「年末年始に出勤を強要された」。「帰省しようと思っていたのに、勝手にバイトのシフトを入れられた」。年末年始が近づくこの時期、私たちのもとにはこのような相談が多く寄せられる。
一方で、工場で働く非正規労働者など、年末年始のような連休になると、収入が減少し生活が苦しくなるという問題を抱える人々もいる。来春のゴールデンウィークが10連休になることが決まり、不安を抱えている方も多いのではないか。
いずれの問題も、共通しているのは、働く日を一方的に決められてしまうという問題だ。実は、これらの問題は、法律の権利を活用することで解決できる可能性がある。今回は、この点について解説していこう。
「シフトの強要」にどう対処する?
先日、スーパーで働くアルバイトの学生がTwitterに投稿した写真が話題になった。写真はアルバイトのシフト表と思われ、その余白には、手書きで次のようなメッセージが書かれていた。
「わかっていると思いますが、12月22日から1月6日は出勤お願いします。帰省もあると思いますが、スーパーで働くということはそういうことです」
シフトの作成を担当する店員が書いたものであろう。アルバイトの学生に帰省を諦め、強い表現でシフトに入るよう求めている。投稿者によれば、年末年始も時給は上がらないという。それにもかかわらず強気に出勤を求める店側の姿勢に対し、投稿者は違和感を訴えていた。
この画像を見たネットユーザーからは、メッセージを書いた店員を非難し、投稿者に共感するコメントが相次いだ。同じような経験をした学生が多いようだ。読者のなかにも、学生時代にこのような経験をしたという方は多いのではないだろうか。
多大な販売ノルマが課せられることも
飲食店や小売業では、年末年始でも営業をするところが多い。昨今の人手不足を受けて年末年始の営業を見合わせる企業も見られるが、店舗にとってはかき入れ時でもあるため、それは一部の動きに過ぎない。

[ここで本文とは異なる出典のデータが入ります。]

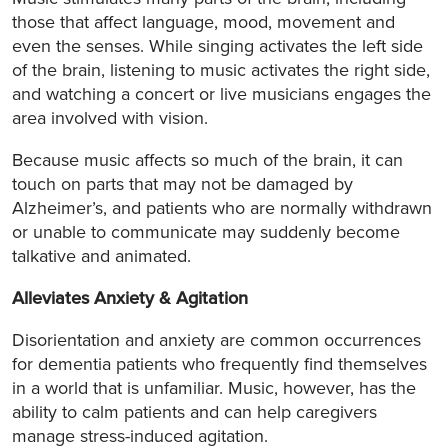
those that affect language, mood, movement and
even the senses. While singing activates the left side
of the brain, listening to music activates the right side,
and watching a concert or live musicians engages the
area involved with vision.
Because music affects so much of the brain, it can
touch on parts that may not be damaged by
Alzheimer’s, and patients who are normally withdrawn
or unable to communicate may suddenly become
talkative and animated.
Alleviates Anxiety & Agitation
Disorientation and anxiety are common occurrences
for dementia patients who frequently find themselves
in a world that is unfamiliar. Music, however, has the
ability to calm patients and can help caregivers
manage stress-induced agitation.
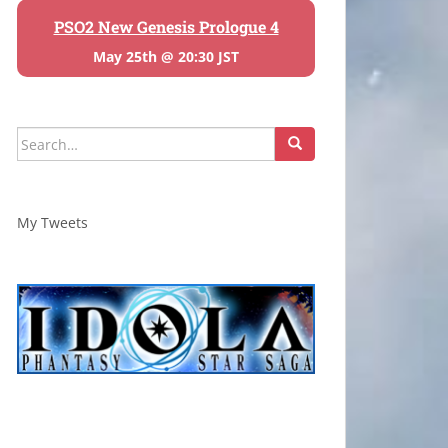
PSO2 New Genesis Prologue 4
May 25th @ 20:30 JST
Search
for:
My Tweets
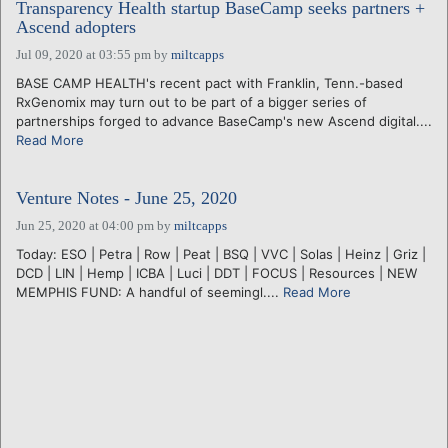
Transparency Health startup BaseCamp seeks partners +
Ascend adopters
Jul 09, 2020 at 03:55 pm
by
miltcapps
BASE CAMP HEALTH's recent pact with Franklin, Tenn.-based
RxGenomix may turn out to be part of a bigger series of
partnerships forged to advance BaseCamp's new Ascend digital....
Read More
Venture Notes - June 25, 2020
Jun 25, 2020 at 04:00 pm
by
miltcapps
Today: ESO | Petra | Row | Peat | BSQ | VVC | Solas | Heinz | Griz |
DCD | LIN | Hemp | ICBA | Luci | DDT | FOCUS | Resources | NEW
MEMPHIS FUND: A handful of seemingl....
Read More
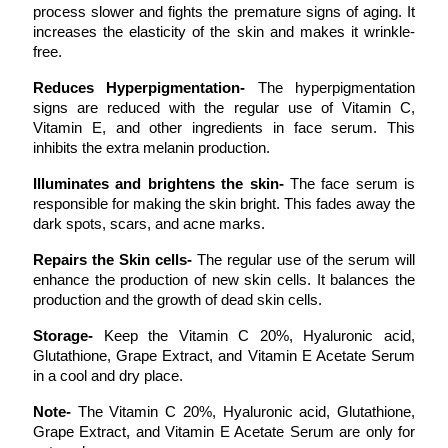
process slower and fights the premature signs of aging. It 
increases the elasticity of the skin and makes it wrinkle-
free. 
Reduces Hyperpigmentation- 
The hyperpigmentation 
signs are reduced with the regular use of Vitamin C, 
Vitamin E, and other ingredients in face serum. This 
inhibits the extra melanin production. 
Illuminates and brightens the skin- 
The face serum is 
responsible for making the skin bright. This fades away the 
dark spots, scars, and acne marks. 
Repairs the Skin cells- 
The regular use of the serum will 
enhance the production of new skin cells. It balances the 
production and the growth of dead skin cells. 
Storage- 
Keep the Vitamin C 20%, Hyaluronic acid, 
Glutathione, Grape Extract, and Vitamin E Acetate Serum 
in a cool and dry place.
Note- 
The Vitamin C 20%, Hyaluronic acid, Glutathione, 
Grape Extract, and Vitamin E Acetate Serum are only for 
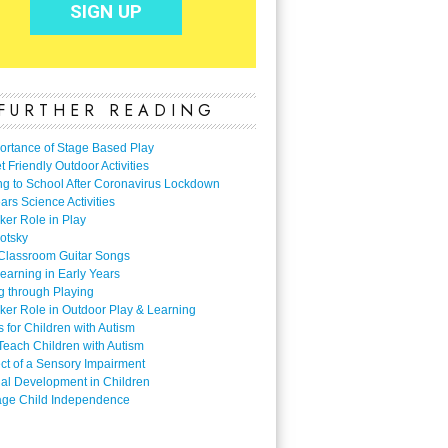
FURTHER READING
ortance of Stage Based Play
 Friendly Outdoor Activities
ng to School After Coronavirus Lockdown
ars Science Activities
ker Role in Play
otsky
Classroom Guitar Songs
earning in Early Years
g through Playing
ker Role in Outdoor Play & Learning
es for Children with Autism
Teach Children with Autism
ect of a Sensory Impairment
al Development in Children
ge Child Independence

営業をするための人手が確保できずに苦しんでいる店舗は少なくない。というのも、筆者がこれまで「ブラックバイト」問題として訴えてきたとおり、こうした業種では、学生のアルバイトが店舗運営の主戦力となっていることが少なくないからだ。学生たちが帰省し、シフトに入れるアルバイトがいなくなると、たちまち店舗は人手不足に陥ってしまう。
このため、学生たちへの「シフトの強要」が後を絶たない。さらに、年末年始には多大な販売ノルマが課せられることも多い。学生たちの間では「年末が近づくと憂鬱になる」という声も聞かれるほどだ。